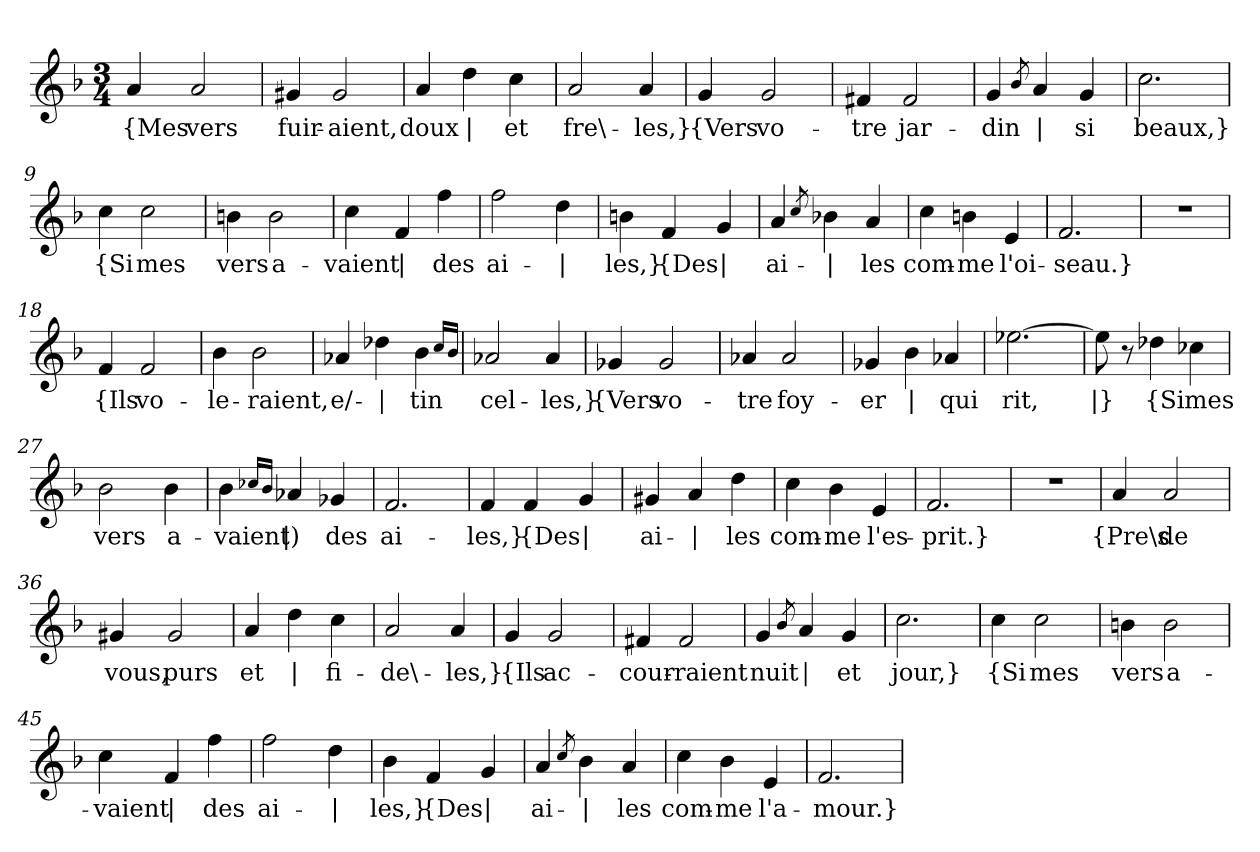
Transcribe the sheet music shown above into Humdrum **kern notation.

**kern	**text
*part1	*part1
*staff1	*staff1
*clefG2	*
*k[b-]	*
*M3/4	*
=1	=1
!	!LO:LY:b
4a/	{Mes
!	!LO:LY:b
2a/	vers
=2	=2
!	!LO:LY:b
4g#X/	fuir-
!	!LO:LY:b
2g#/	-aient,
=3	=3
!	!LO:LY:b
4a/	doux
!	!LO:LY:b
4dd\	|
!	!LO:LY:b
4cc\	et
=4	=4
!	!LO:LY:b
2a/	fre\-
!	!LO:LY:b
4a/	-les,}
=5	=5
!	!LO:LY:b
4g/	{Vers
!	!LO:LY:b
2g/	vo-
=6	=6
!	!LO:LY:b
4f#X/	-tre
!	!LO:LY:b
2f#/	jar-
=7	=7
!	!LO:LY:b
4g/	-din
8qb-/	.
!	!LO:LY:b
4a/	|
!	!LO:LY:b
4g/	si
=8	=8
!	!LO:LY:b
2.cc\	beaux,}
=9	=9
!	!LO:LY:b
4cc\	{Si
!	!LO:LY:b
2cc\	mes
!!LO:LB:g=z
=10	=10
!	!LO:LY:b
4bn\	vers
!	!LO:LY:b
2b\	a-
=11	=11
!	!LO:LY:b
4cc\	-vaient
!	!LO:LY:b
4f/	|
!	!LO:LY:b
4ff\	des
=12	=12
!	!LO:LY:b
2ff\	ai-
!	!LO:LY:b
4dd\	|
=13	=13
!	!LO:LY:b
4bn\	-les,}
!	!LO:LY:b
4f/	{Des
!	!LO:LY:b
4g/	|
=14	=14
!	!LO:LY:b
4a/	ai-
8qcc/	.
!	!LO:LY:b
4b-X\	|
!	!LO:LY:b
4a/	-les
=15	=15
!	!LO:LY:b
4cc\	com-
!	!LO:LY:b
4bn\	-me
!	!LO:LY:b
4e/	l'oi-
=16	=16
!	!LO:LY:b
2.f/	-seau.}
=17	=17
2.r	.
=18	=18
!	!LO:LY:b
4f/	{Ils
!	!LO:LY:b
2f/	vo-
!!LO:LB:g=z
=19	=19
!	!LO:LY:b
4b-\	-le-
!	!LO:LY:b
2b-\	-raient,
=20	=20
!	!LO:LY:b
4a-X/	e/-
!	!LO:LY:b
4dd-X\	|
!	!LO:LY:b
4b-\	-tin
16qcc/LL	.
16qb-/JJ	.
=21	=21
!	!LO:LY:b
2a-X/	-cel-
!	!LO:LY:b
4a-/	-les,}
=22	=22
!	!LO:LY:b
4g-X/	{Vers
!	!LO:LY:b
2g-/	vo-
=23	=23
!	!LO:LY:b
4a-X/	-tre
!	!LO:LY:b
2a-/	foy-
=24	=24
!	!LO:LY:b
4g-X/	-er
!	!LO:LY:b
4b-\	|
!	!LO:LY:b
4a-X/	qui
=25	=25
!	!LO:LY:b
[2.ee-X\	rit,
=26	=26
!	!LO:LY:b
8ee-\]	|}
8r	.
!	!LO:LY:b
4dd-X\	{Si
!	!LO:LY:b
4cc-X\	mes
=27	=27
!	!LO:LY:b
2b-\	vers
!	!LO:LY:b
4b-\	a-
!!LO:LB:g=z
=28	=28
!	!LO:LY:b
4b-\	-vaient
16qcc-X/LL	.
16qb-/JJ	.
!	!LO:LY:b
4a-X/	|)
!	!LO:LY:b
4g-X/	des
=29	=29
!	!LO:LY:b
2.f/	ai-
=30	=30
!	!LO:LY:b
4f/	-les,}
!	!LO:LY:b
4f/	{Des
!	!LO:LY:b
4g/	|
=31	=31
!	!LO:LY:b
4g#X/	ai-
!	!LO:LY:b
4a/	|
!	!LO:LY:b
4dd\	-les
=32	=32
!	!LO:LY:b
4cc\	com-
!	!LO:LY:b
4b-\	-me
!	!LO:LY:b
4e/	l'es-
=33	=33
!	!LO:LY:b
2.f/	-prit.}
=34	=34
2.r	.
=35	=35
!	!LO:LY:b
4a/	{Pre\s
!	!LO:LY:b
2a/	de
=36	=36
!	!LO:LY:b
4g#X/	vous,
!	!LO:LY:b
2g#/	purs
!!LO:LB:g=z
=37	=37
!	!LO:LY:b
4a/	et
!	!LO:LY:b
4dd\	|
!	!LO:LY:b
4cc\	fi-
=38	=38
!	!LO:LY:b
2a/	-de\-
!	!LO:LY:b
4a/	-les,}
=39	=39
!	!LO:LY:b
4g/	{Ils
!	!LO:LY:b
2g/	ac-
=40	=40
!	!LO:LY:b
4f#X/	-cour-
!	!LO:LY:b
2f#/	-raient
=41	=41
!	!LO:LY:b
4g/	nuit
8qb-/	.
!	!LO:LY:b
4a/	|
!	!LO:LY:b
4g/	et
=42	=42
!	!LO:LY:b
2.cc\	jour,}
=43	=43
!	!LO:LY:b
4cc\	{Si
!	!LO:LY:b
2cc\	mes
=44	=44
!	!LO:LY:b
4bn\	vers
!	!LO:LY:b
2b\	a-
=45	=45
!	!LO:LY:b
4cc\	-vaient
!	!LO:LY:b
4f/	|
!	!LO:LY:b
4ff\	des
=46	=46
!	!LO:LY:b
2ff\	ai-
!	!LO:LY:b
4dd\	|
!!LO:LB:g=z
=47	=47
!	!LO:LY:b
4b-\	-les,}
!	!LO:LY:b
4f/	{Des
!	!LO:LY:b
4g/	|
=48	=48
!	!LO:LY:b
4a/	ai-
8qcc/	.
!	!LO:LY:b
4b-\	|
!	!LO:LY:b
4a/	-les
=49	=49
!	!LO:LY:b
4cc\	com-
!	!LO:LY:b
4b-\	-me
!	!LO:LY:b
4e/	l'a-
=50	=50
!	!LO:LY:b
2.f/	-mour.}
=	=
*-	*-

──────────────────────────────

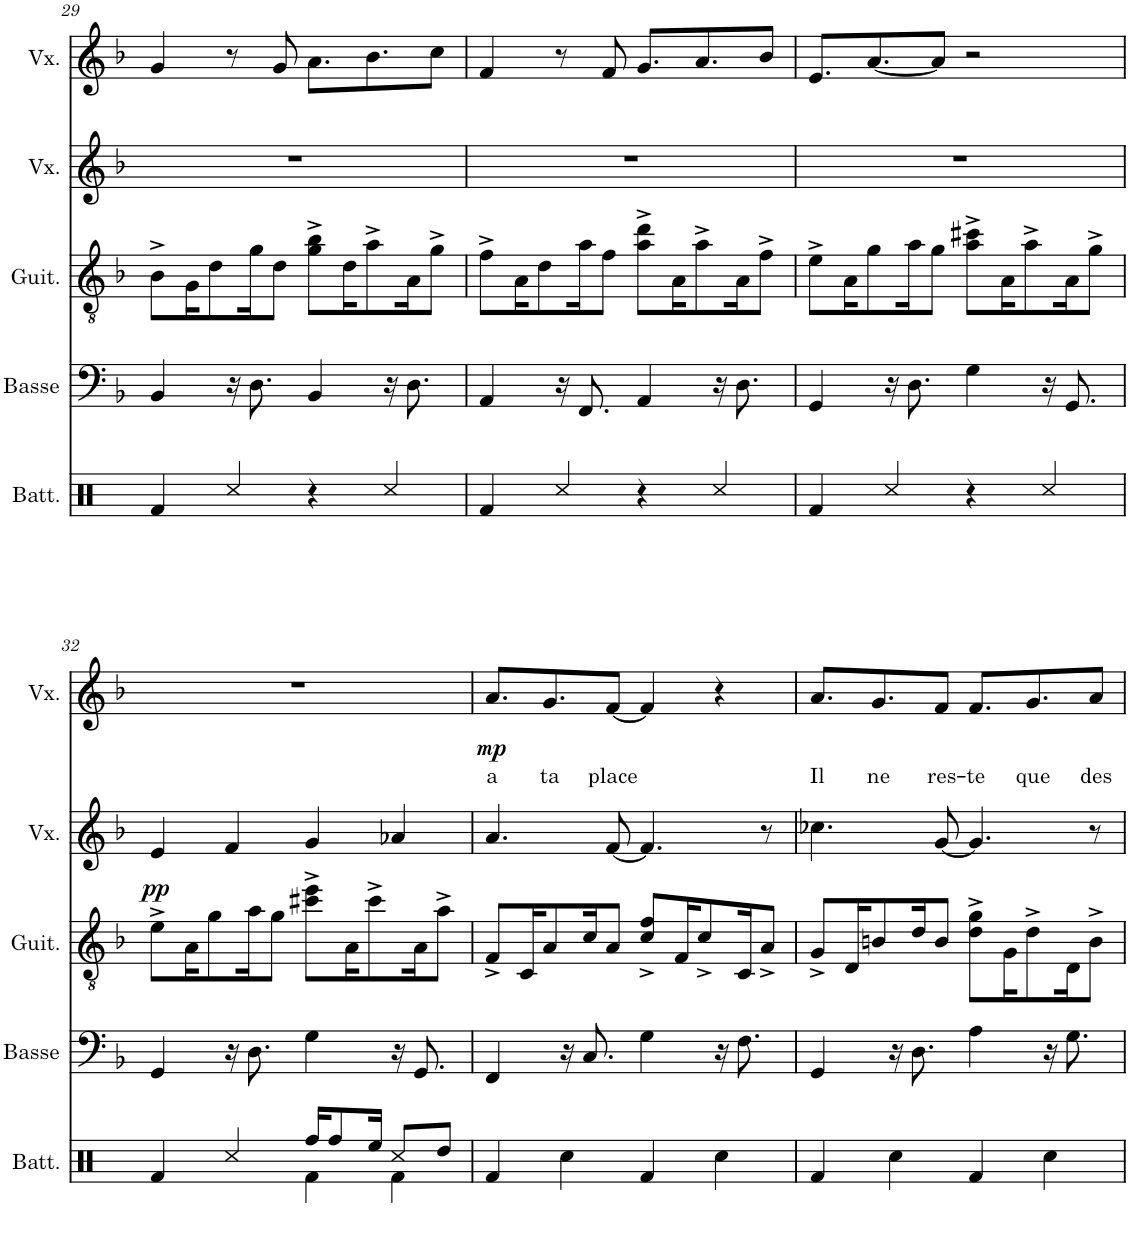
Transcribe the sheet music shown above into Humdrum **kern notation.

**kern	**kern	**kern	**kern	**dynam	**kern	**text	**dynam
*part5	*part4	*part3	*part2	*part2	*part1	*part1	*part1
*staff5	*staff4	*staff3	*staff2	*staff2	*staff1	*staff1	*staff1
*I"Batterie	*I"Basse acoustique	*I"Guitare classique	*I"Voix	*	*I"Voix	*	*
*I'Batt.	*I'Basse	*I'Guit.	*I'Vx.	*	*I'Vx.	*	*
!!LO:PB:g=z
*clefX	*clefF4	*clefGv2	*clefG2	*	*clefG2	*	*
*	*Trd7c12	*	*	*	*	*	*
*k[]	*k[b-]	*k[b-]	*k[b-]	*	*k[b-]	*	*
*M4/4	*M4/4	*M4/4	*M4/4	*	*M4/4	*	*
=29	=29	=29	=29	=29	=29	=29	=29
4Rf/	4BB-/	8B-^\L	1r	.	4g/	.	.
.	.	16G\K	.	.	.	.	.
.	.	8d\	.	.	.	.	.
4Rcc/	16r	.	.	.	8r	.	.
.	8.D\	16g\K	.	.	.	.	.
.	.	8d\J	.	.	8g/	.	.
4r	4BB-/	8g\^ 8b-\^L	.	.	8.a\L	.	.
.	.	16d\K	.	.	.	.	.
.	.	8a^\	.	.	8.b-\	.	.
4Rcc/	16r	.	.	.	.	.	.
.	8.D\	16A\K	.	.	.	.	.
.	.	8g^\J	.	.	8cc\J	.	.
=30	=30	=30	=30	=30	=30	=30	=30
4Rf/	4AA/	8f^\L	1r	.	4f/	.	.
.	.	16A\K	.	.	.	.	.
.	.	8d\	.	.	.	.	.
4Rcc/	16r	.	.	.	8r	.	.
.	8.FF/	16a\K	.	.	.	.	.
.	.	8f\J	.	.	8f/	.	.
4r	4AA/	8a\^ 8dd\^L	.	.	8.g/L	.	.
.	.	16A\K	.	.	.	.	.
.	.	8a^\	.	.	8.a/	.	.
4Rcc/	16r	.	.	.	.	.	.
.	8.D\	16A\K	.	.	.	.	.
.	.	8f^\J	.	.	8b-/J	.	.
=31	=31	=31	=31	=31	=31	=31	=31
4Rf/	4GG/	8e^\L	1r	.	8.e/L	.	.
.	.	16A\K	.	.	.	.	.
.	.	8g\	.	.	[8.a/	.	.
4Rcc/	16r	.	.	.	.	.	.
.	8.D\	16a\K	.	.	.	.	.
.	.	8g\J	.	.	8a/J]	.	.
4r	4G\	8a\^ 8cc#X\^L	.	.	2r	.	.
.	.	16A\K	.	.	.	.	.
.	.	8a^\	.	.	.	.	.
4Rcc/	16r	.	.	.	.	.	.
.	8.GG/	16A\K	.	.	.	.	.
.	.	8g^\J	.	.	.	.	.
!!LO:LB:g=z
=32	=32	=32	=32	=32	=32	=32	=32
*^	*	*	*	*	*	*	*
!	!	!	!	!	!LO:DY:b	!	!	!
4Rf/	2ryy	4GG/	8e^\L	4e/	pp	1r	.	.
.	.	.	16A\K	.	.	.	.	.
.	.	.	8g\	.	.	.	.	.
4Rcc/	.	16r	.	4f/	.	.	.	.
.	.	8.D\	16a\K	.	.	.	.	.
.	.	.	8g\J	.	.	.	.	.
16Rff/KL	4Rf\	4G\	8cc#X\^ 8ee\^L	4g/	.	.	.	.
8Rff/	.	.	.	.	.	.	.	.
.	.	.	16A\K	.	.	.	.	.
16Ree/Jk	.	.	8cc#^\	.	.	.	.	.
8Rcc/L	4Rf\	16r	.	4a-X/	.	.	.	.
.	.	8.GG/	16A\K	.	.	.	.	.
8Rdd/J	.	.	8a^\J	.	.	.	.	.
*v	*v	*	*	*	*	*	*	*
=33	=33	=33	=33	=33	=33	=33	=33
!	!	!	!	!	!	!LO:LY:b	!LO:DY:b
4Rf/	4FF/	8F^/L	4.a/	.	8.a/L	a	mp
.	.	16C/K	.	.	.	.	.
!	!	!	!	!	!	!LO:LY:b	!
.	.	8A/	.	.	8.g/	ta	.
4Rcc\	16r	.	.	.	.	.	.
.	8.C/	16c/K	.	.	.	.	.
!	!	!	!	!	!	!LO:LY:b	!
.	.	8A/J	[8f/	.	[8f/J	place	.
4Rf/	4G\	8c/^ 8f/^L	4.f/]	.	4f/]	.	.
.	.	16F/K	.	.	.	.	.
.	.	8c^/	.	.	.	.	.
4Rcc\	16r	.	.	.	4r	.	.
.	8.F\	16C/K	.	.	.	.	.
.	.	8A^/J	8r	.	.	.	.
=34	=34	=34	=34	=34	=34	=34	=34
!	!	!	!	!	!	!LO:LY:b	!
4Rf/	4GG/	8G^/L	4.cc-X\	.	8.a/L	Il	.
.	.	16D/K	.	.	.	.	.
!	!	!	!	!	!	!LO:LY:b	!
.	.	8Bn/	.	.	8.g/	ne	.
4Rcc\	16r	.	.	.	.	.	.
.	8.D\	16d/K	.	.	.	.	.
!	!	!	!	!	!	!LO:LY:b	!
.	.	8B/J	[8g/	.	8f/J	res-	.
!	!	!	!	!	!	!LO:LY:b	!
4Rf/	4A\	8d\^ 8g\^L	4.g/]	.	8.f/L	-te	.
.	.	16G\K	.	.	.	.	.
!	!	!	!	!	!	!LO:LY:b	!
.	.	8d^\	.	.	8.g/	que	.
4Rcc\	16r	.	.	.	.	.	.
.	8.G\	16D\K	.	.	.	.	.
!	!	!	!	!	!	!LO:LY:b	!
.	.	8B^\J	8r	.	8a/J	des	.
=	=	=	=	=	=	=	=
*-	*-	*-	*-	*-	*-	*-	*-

──────────────────────────────

• [Kurze Aufgabe] Führen Sie jede Zeile der obigen Einträge auf, in der die Zeichenfolge „text“ vorkommt.

• [Schriftliche Antwort]
**kern	**text
**kern	**kern	**kern	**kern	**dynam	**kern	**text	**dynam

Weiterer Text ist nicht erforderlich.